→ EXERCISE: Every line below that holds "left" must be copied.

[Entries taken from a collection]
┏━━

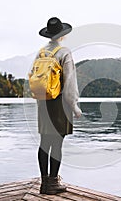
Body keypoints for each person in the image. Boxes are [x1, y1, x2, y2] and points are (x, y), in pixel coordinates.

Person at [36, 17, 82, 195]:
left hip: (43, 102)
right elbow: (70, 83)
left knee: (44, 143)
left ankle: (44, 182)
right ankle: (53, 183)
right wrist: (74, 106)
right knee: (57, 144)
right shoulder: (64, 53)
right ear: (62, 35)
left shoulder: (41, 52)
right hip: (59, 103)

┗━━

→ TASK RESPONSE:
left hip: (43, 102)
left knee: (44, 143)
left ankle: (44, 182)
left shoulder: (41, 52)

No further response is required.